In 2017 I kept my first reading journal - a very simple drawing of a bookshelf in my personal diary - every time I would finish a book I would add it’s name to the shelf. It was such an easy way to remember what I’d read and I could hardly believe how many books I’d actually got through by the end of the year! It also helped me do a round up of my favourite eight books at the year’s end - which were for 2017:

1. Story of a soul by St. Therese of Liseux
2. Herb of Grace by Elizabeth Goudge
3. Dark Emu: Black Seeds by Bruce Pascoe
4. This House of Grief by Helen Garner
5. Wanderlust by Rebecca Solnit
6. The Art of Frugal Hedonism by Annie Fraser-Rowland
7. When Breath Becomes Air by Paul Kalanithi
8. Storytelling with Children by Nancy Mellon

I decided to do it again in 2018 but instead of the bookshelf I drew a little front cover for each book and gave them a crude star rating (up to five stars with an extra heart symbol for those especially loved). My favourite eight for 2018:

1. Big Magic: Creative Living Beyond Fear by Elizabeth Gilbert
2. What the light hides by Mette Jakobsen
3. Island Magic by Elizabeth Goudge
4. Victoria: The Queen by Julia Baird
5. Hammer Is The Prayer by Christian Wiman
6. The Cloister Walk by Kathleen Norris
7. Therapeutic Storytelling: 101 Healing Stories for Children for by Susan Perrow
8. Warlight by Michael Ondaatje

And now in 2019, I’ve well and truly started my reading journal - this time drawing out the book covers but also leaving enough room to give a star rating AND a short comment. This feels like the best approach yet; I enjoy the challenge of visually depicting the front cover and being able to sum up in a few words the experience of reading it.

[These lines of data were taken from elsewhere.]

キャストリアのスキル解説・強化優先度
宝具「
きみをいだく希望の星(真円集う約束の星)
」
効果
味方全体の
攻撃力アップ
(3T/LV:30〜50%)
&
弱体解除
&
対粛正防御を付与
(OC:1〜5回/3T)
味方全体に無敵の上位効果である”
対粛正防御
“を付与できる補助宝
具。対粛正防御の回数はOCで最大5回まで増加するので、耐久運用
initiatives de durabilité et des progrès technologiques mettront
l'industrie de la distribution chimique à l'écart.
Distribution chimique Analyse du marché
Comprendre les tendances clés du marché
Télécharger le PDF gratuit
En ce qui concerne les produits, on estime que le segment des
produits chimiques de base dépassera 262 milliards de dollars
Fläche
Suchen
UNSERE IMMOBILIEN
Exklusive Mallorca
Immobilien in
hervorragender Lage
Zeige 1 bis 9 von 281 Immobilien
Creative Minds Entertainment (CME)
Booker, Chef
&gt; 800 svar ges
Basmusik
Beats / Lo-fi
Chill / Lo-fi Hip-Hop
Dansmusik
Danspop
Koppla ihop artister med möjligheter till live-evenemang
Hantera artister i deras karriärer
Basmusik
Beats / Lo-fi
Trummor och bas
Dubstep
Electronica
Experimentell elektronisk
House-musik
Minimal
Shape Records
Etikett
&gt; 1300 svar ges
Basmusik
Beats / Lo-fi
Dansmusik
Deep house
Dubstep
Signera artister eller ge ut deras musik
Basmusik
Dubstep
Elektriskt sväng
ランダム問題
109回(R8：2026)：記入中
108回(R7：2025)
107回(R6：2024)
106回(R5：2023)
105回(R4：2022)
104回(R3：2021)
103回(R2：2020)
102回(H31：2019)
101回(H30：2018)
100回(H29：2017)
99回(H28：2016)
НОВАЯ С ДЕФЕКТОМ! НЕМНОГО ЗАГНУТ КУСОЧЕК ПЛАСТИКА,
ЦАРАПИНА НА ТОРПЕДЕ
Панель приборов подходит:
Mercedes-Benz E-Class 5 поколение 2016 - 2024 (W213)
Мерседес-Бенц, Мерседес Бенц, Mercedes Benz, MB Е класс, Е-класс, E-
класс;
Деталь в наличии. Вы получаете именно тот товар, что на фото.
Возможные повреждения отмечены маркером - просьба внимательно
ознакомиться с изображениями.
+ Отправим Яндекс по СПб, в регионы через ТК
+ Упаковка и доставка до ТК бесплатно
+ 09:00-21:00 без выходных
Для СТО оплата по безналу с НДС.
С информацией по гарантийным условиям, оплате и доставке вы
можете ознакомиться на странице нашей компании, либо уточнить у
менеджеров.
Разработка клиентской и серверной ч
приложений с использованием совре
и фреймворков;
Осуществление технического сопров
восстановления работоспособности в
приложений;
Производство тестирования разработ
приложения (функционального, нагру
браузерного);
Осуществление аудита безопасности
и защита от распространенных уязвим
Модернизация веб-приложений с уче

How about you? Do you keep a record of the books you’ve read or review them in some way? I have plenty of friends who use Goodreads to rate/review their books, but I much prefer the act of drawing/writing it out hardcopy and in a place like my journal which I use for so many things; daily to-dos, planning, ideas, noting down funny things my kids say, vivid dreams I’ve had, poetry, illustrating. It just seems right to include the books I’m reading in there too. In years to come I want to be able to look back at who I was through my journals; my words and preoccupations.